The response to each new storm is, after all, informed by insights gleaned from the last. During Hurricane Floyd in 1999, Georgia and South Carolina pioneered turning freeways into one-way evacuation routes, and North Carolina followed suit as Florence approached. There was no evacuating Puerto Rico, but lifesaving lessons lurk in every catastrophe. In July, FEMA published its own after-action report, listing its shortcomings in Maria, including staff shortages and warehouses nearly empty when the storm arrived.
“You need to know if a lot of people died,” says Dr. Satchit Balsari, one of the first researchers who set out to correct the record, in a study by Harvard. “It sheds light on the enormity of the disaster, but importantly it helps us prepare for the next disaster.” The Harvard study, which used random interviews with households to estimate the possible range of the storm’s fatalities, found the death rate in Puerto Rico was still above normal on Dec. 31.
GWU’s study, with the cooperation of the government, used death certificates, which turned out to be as reliable in Puerto Rico as elsewhere in the U.S. They provided a historical baseline for the number of deaths that usually occur on the island from late September to late February. By tallying every death during the six months after Maria, then subtracting the baseline, researchers had the number resulting from the storm, including the “indirect deaths” the CDC says should be counted in the aftermath.
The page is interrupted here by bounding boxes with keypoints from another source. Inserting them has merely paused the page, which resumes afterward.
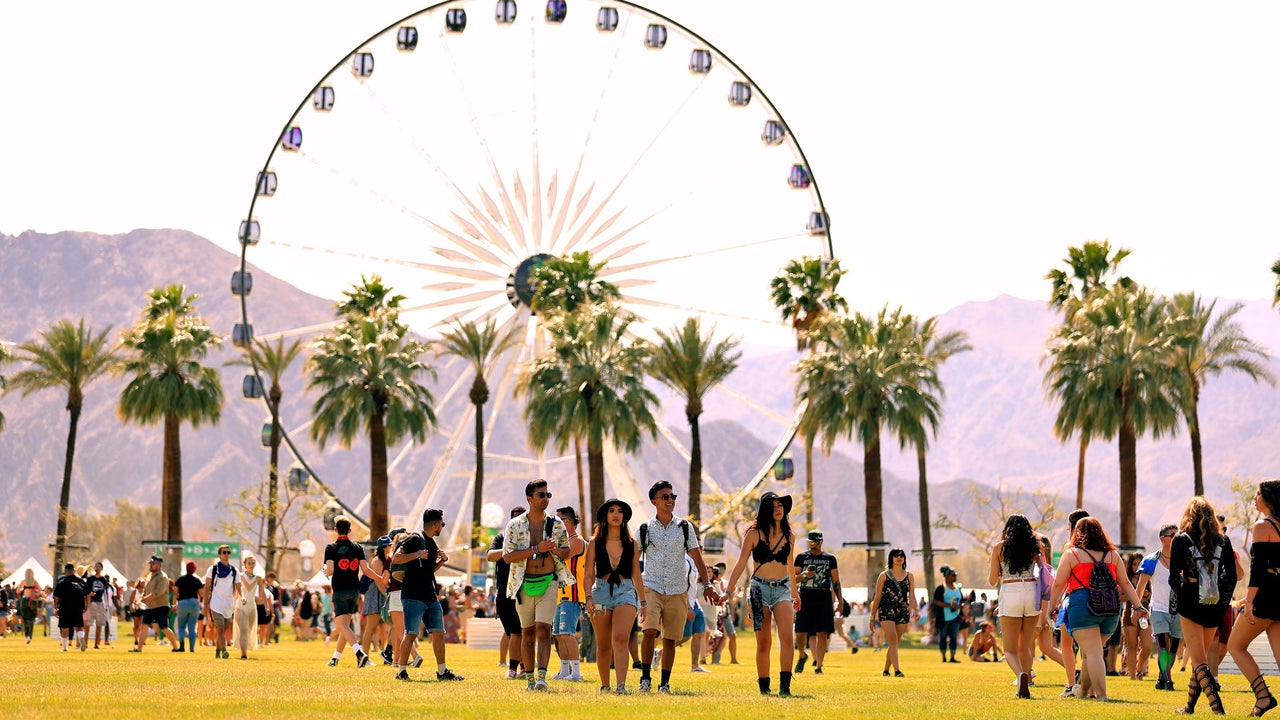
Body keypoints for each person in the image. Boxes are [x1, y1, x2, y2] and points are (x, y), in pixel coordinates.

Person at [1048, 517, 1149, 703]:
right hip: (1110, 609)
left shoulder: (1072, 555)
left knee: (1092, 653)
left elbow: (1058, 585)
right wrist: (1138, 606)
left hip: (1082, 606)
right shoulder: (1112, 555)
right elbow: (1125, 583)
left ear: (1078, 533)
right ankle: (1083, 691)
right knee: (1091, 653)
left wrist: (1051, 607)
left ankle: (1101, 696)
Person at [638, 480, 715, 695]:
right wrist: (636, 588)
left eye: (673, 497)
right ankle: (645, 678)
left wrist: (707, 584)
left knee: (670, 638)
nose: (670, 500)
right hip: (651, 586)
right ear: (654, 501)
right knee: (649, 631)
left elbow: (697, 556)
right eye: (665, 497)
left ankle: (664, 684)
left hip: (677, 589)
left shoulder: (684, 527)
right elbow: (634, 560)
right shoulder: (644, 528)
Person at [502, 479, 575, 691]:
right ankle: (530, 679)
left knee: (544, 630)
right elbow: (507, 557)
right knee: (527, 634)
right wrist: (537, 548)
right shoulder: (515, 525)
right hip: (523, 585)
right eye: (541, 495)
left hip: (549, 582)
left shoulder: (556, 524)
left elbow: (566, 551)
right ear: (529, 499)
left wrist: (553, 550)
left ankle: (542, 678)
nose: (545, 498)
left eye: (547, 495)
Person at [724, 490, 798, 697]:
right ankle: (764, 688)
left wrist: (795, 593)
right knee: (764, 642)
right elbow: (740, 564)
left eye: (781, 506)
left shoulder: (789, 535)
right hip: (759, 589)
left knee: (786, 637)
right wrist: (729, 591)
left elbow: (790, 566)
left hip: (783, 589)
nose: (778, 509)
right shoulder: (753, 533)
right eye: (774, 506)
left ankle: (785, 687)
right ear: (766, 510)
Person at [1168, 496, 1237, 715]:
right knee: (1201, 659)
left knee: (1198, 661)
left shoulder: (1180, 540)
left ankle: (1218, 708)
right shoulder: (1223, 540)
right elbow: (1232, 576)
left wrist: (1180, 599)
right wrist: (1223, 601)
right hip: (1214, 603)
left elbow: (1173, 577)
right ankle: (1189, 708)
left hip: (1190, 601)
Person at [1228, 478, 1280, 717]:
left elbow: (1258, 570)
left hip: (1266, 596)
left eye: (1257, 494)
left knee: (1235, 646)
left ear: (1268, 498)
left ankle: (1263, 697)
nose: (1254, 498)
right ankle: (1263, 699)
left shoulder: (1262, 527)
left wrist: (1248, 601)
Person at [393, 508, 464, 682]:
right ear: (436, 524)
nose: (442, 528)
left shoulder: (432, 543)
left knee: (439, 633)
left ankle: (442, 671)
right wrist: (417, 554)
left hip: (430, 595)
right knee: (410, 633)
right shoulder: (415, 539)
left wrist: (441, 561)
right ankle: (401, 671)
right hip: (412, 595)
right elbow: (396, 558)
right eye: (442, 524)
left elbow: (428, 570)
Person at [583, 498, 646, 694]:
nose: (616, 514)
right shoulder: (594, 542)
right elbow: (588, 573)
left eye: (619, 511)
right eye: (612, 510)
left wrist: (643, 601)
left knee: (620, 639)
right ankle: (605, 686)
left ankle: (621, 686)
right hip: (600, 592)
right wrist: (588, 597)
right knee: (603, 644)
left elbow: (636, 573)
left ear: (624, 516)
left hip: (626, 591)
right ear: (605, 516)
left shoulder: (632, 543)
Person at [988, 513, 1043, 699]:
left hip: (1010, 590)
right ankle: (1027, 679)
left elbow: (991, 580)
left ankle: (1021, 676)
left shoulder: (999, 548)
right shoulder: (1035, 546)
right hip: (1032, 590)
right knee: (1026, 646)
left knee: (1010, 649)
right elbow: (1044, 570)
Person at [322, 516, 380, 667]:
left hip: (340, 590)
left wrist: (324, 570)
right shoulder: (358, 548)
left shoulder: (331, 548)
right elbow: (366, 570)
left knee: (341, 625)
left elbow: (330, 571)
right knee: (345, 625)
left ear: (335, 530)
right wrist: (379, 578)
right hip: (354, 590)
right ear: (349, 530)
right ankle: (335, 658)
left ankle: (359, 653)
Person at [487, 506, 527, 678]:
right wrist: (510, 550)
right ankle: (515, 667)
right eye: (515, 519)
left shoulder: (529, 540)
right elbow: (490, 556)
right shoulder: (500, 538)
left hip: (524, 592)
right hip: (504, 592)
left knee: (522, 631)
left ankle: (520, 668)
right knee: (511, 632)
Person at [793, 530, 840, 675]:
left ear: (822, 542)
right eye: (812, 542)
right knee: (800, 632)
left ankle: (819, 666)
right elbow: (793, 579)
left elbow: (836, 581)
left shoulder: (830, 558)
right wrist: (804, 575)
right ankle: (802, 654)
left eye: (817, 542)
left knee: (822, 632)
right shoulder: (801, 557)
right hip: (805, 597)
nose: (814, 545)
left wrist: (840, 600)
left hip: (823, 598)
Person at [551, 505, 588, 681]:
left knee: (567, 634)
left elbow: (563, 556)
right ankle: (565, 670)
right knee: (558, 635)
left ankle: (577, 673)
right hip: (560, 594)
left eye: (558, 520)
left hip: (572, 594)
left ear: (567, 521)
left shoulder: (576, 540)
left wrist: (548, 547)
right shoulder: (563, 540)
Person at [868, 547, 914, 677]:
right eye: (896, 555)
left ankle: (886, 670)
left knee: (894, 642)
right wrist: (872, 618)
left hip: (902, 611)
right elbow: (877, 597)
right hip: (886, 610)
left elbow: (912, 596)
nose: (899, 557)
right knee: (892, 639)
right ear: (891, 558)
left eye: (901, 555)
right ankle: (897, 671)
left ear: (904, 559)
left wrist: (914, 608)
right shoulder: (884, 576)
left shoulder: (910, 576)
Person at [203, 546, 241, 658]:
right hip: (216, 603)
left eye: (228, 552)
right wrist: (206, 603)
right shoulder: (213, 569)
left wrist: (242, 597)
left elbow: (238, 586)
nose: (226, 554)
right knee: (219, 628)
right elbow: (207, 587)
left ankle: (217, 651)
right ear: (219, 554)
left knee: (223, 629)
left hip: (228, 604)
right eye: (224, 552)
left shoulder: (234, 571)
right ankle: (224, 650)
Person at [1121, 552, 1153, 680]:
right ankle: (1133, 676)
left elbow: (1151, 596)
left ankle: (1140, 668)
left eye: (1139, 564)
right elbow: (1119, 596)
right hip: (1129, 613)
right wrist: (1133, 596)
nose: (1137, 566)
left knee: (1147, 645)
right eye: (1134, 564)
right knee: (1132, 646)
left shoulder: (1146, 578)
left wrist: (1147, 595)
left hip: (1145, 614)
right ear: (1130, 565)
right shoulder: (1125, 579)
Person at [140, 555, 181, 653]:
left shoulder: (163, 577)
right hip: (149, 607)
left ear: (158, 565)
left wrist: (146, 598)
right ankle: (139, 649)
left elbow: (159, 592)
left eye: (152, 564)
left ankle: (175, 647)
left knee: (164, 628)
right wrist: (142, 597)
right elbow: (146, 589)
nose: (151, 565)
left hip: (161, 606)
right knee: (144, 626)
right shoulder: (149, 576)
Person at [359, 535, 391, 662]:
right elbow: (379, 581)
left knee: (383, 627)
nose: (391, 547)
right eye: (389, 545)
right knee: (370, 628)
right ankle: (364, 657)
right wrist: (386, 594)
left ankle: (387, 653)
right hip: (375, 595)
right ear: (384, 547)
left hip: (381, 594)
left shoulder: (386, 559)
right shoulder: (377, 561)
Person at [233, 555, 265, 660]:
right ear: (245, 565)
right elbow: (238, 590)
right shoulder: (239, 576)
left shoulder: (259, 578)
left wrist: (267, 606)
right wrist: (239, 599)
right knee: (244, 629)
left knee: (249, 630)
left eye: (253, 563)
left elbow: (262, 593)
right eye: (249, 563)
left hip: (252, 607)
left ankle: (244, 649)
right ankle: (243, 654)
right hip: (240, 605)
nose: (251, 565)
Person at [53, 563, 89, 652]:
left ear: (66, 572)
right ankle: (81, 638)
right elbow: (88, 593)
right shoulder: (81, 581)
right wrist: (86, 606)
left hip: (65, 607)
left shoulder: (62, 582)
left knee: (64, 627)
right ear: (74, 571)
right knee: (79, 626)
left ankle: (64, 648)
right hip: (78, 606)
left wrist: (56, 608)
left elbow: (56, 597)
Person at [933, 565, 963, 663]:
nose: (954, 576)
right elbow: (936, 601)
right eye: (952, 575)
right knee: (943, 637)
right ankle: (944, 657)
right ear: (946, 576)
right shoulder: (941, 588)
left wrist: (959, 606)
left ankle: (952, 657)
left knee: (954, 637)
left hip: (955, 617)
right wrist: (949, 605)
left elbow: (961, 601)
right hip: (944, 618)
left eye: (955, 575)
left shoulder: (958, 588)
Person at [174, 561, 203, 652]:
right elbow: (202, 594)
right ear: (194, 569)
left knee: (181, 627)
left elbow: (175, 593)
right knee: (192, 627)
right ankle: (191, 648)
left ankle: (182, 645)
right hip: (194, 603)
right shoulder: (197, 580)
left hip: (182, 603)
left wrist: (174, 604)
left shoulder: (179, 580)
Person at [85, 562, 111, 649]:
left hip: (100, 602)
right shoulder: (90, 579)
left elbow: (106, 592)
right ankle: (85, 642)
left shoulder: (103, 580)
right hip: (91, 602)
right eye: (96, 567)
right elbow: (86, 590)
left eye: (99, 567)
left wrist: (106, 605)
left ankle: (96, 643)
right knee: (88, 623)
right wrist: (88, 597)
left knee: (99, 623)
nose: (97, 569)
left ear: (101, 569)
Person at [18, 568, 41, 644]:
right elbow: (40, 590)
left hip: (25, 600)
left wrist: (22, 589)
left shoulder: (23, 582)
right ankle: (30, 636)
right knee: (31, 620)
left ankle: (27, 636)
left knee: (26, 619)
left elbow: (18, 591)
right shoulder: (35, 581)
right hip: (33, 601)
The math wasn’t simple. The study adjusted for variables, including what Goldman called the “amazing” number of people who fled Puerto Rico after the storm for the U.S. mainland. Among the 300,000 who fled were Juan Santiago, who joined relatives in Florida, and Zilma’s two sons. All told, four of the dozen houses at the bend stand vacant a year after the storm.
And more may empty. Electricity is still iffy, and Puerto Ricans remain on edge. With the approach of each tropical depression, people rush to book flights out, empty supermarket shelves of bottled water and form lines at gas stations. Just an hour of rain on Sept. 12 this year caused flooding in San Juan’s streets. The island may look like it did before Maria: the leaves came back in the spring, houses have been rebuilt. But underneath, systems are still choked by what the storm left behind.
“I lost my daughter,” says Maribel’s mother, Magdalena Flores. She stands on her front porch in a housedress, eyes brimming. “She was everything to me.”